TASK ITEM>
Since only part of the material below is wanted, output exactly the lines from the one with "text: (437, 1198)" up to and including the one with "text: (186, 1815) -> (263, 1728), moved".

SOURCE MATERIAL>

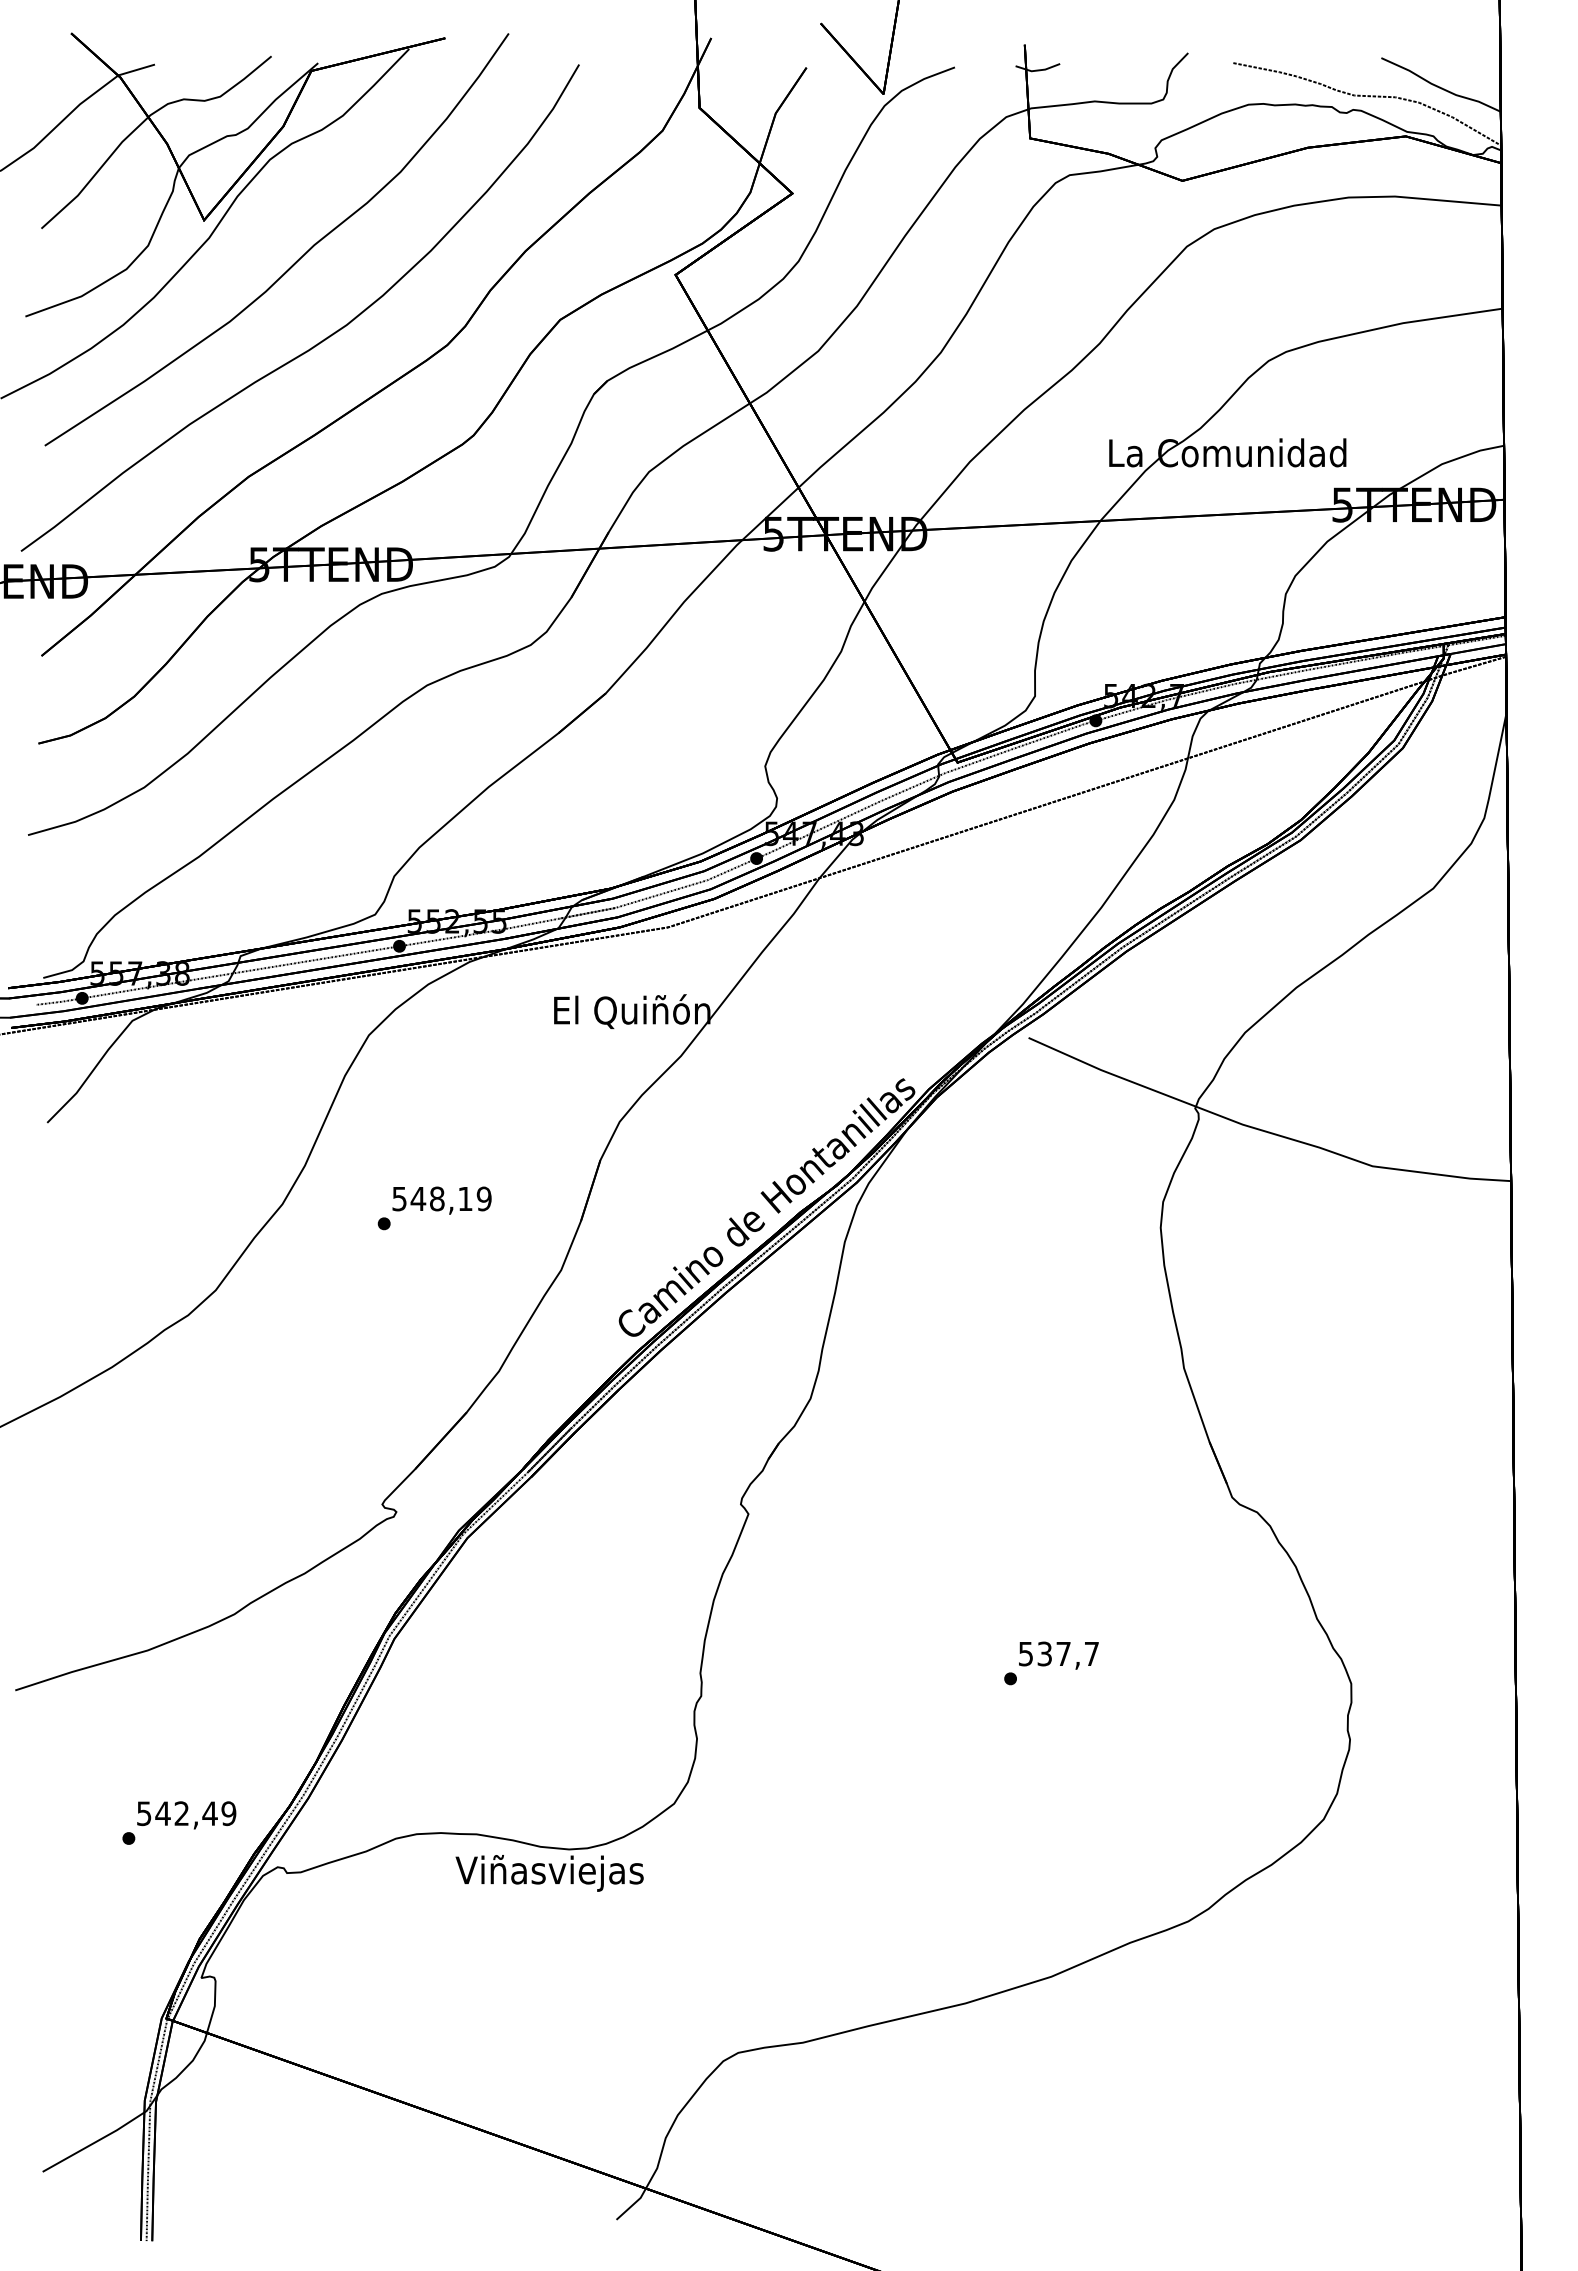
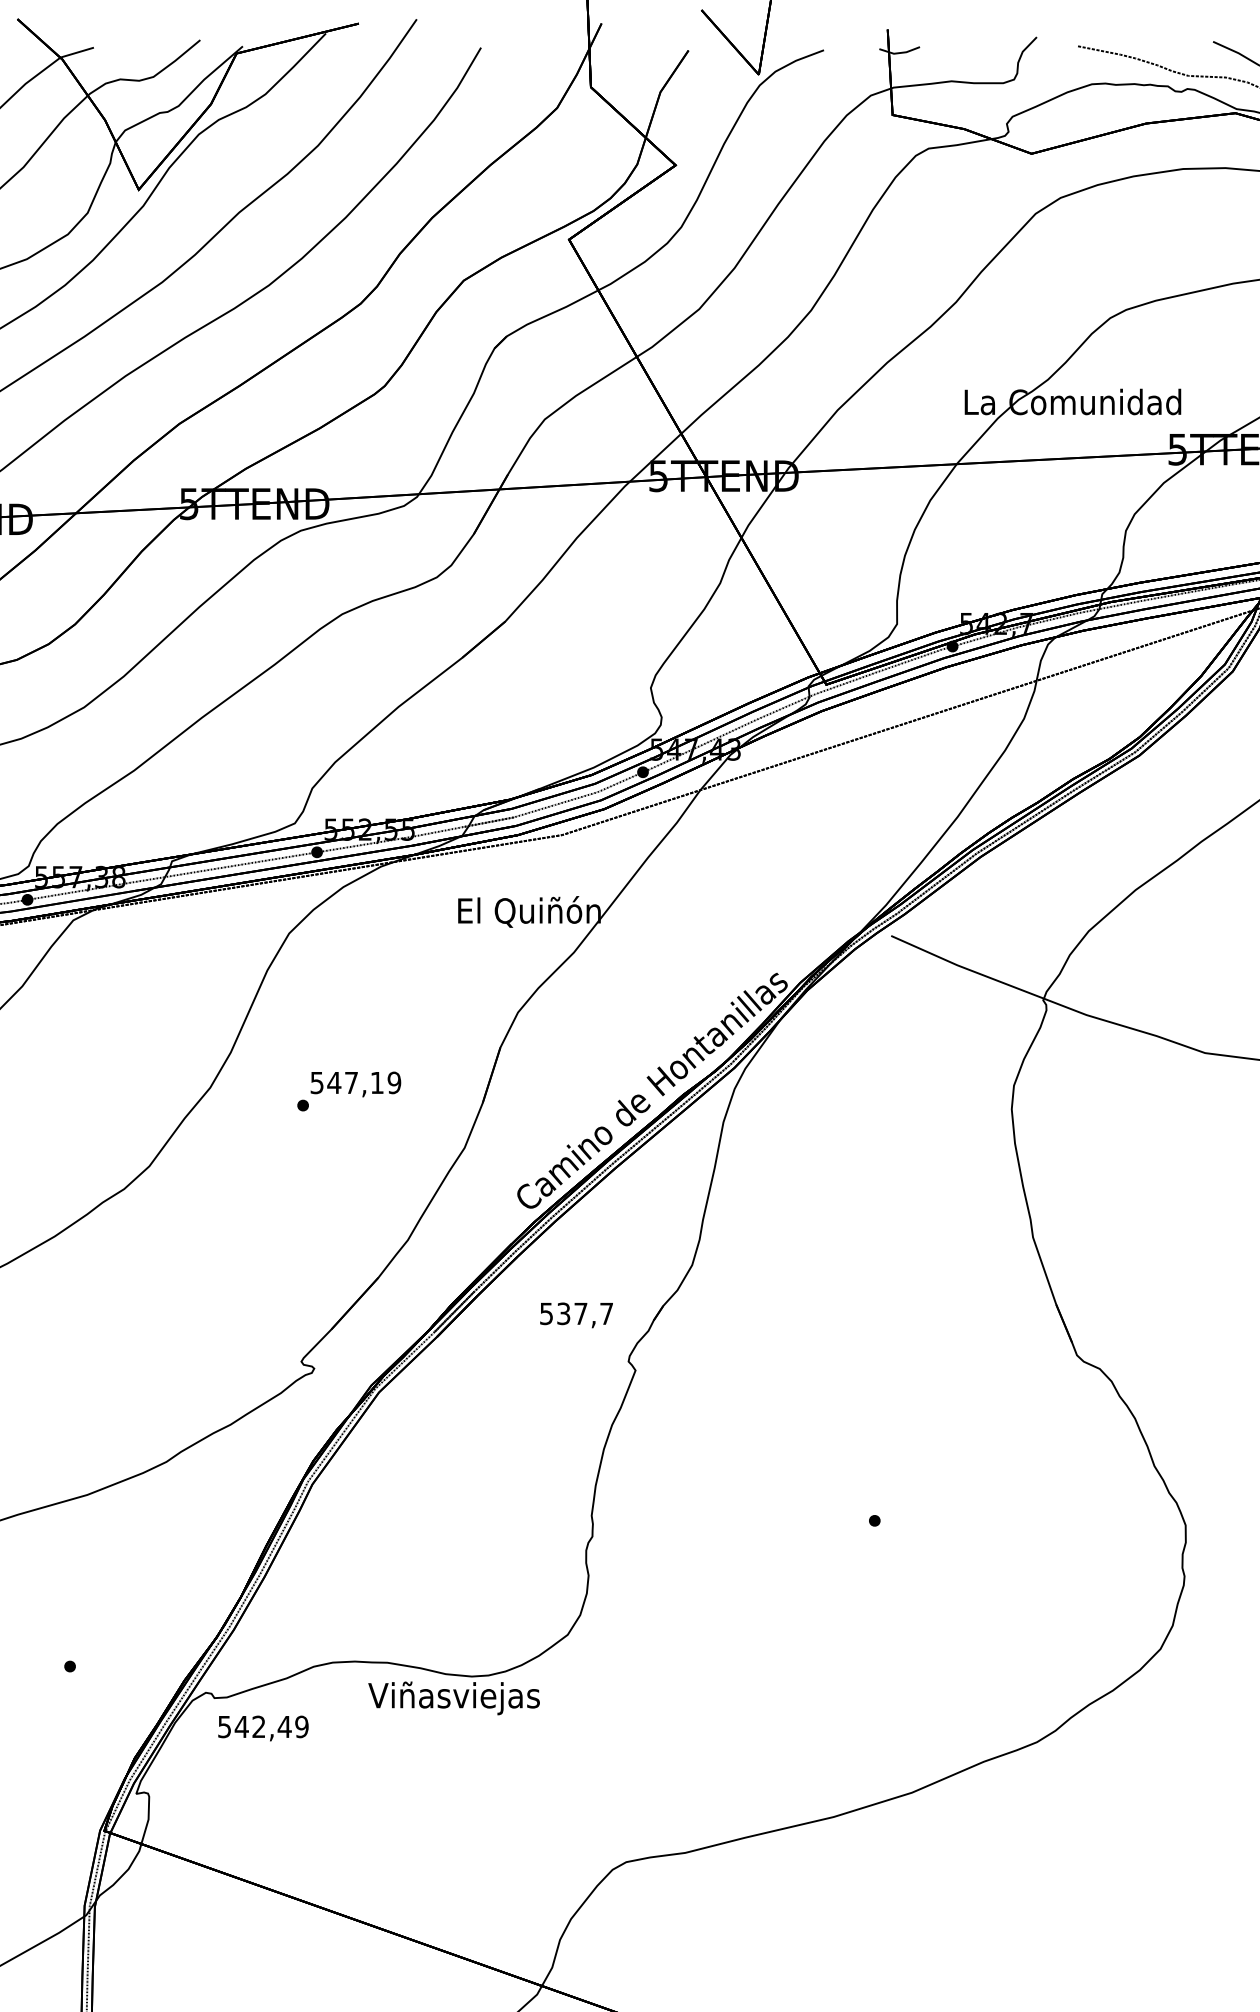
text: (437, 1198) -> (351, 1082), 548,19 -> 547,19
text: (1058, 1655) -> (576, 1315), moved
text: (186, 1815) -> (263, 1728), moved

--

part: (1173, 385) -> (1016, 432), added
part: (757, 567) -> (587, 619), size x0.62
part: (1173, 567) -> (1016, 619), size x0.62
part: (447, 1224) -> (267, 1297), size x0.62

YOUR RESPONSE>
text: (437, 1198) -> (351, 1082), 548,19 -> 547,19
text: (1058, 1655) -> (576, 1315), moved
text: (186, 1815) -> (263, 1728), moved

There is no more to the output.